Invitation to distributed graph algorithms
Org: Jara Uitto (Aalto University)
[PDF]

Locality and the Stochastic Matching Problem  [PDF]

In the stochastic matching problem, we are given an arbitrary graph G, and the goal is to find a matching of an unknown random subgraph G' of G by querying only a small number of edges in G.

In this talk, we show how with the machinery of distributed local algorithms, one can analyze a (non-distributed and global) Monte Carlo algorithm for the stochastic matching problem and prove that it obtains an almost maximum size matching.

Based on joint works with M. Hajiaghayi and M. Derakhshan (STOC'20, FOCS'20).

SEBASTIAN BRANDT, ETH Zurich
Round Elimination: A Technique for Proving Distributed Lower Bounds  [PDF]

Traditionally, proving substantial time complexity lower bounds in the LOCAL model of distributed computing has been a challenging and little-understood task. The last years, however, have seen the emergence of a conceptually simple, yet powerful technique, called Round Elimination, that provides a blueprint for proving such lower bounds and has been responsible for a number of lower bounds for problems central to the LOCAL model, such as Lovász Local Lemma, Maximal Matching, or Maximal Independent Set. In this talk, we will take a close look at the round elimination technique, its inner workings, potential and limitations.

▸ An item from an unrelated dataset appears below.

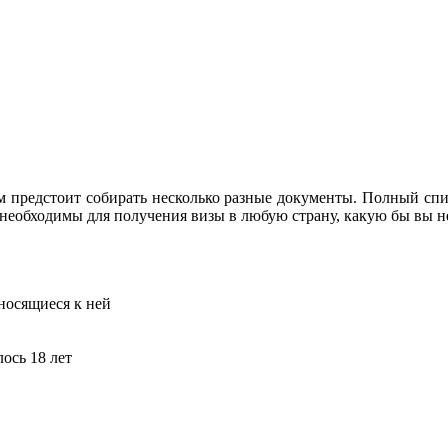
м предстоит собирать несколько разные документы. Полный список
еобходимы для получения визы в любую страну, какую бы вы не л
носящиеся к ней
ось 18 лет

SERI KHOURY, Simons Institute, UC Berkeley
The congest model: a glimpse into the challenges that arise due to bandwidth limitations.  [PDF]

Given a synchronized communication network of n nodes, and a function $f$ of its topology, how fast can the nodes compute $f$? Questions of this kind are central in the study of distributed graph algorithms. Typically, two variants are considered: In the first, the bandwidth of a single message is unlimited (the LOCAL model), and in the second, it is limited by $O(\log n)$ bits (the CONGEST model).

In this talk we discuss the challenges that arise due to bandwidth limitations. In particular, we show that even functions that admit $O(1)$-round algorithms in LOCAL, can be very hard in CONGEST.

HUANG LINGXIAO, Institute for Interdisciplinary Information Sciences
Coreset construction for clustering: offline and distributed settings  [PDF]

Coreset is a commonly used data reduction technique that is a weighted subset of the data that allow for fast approximate inference for a large dataset by solving the problem on the smaller coreset. In this talk, I will take the clustering problem as an example and introduce a useful framework for coreset construction, called importance sampling. Then I will discuss the connection between coreset and distributed computing, including the composability of coreset, a general “merge-and-reduce” reduction technique, and related applications in distributed settings.

YANNIC MAUS, Technion, Israel Institute of Technology
Distributed Graph Coloring Made Easy  [PDF]

The LOCAL model was introduced by Linial [FOCS'87] and studies how far messages need to travel in message passing algorithms to solve some problem in a given communication network. Linial also gave an extremely fast algorithm to color a network (graph) with $O(\Delta^2)$ colors where $\Delta$ is the graph's maximum degree. It became a central research question to efficiently reduce the $O(\Delta^2)$ colors to $\Delta+1$ colors, which is the existential minimum. We survey results and show that, surprisingly, the state of the art algorithm is in close relation to Linial's original algorithm.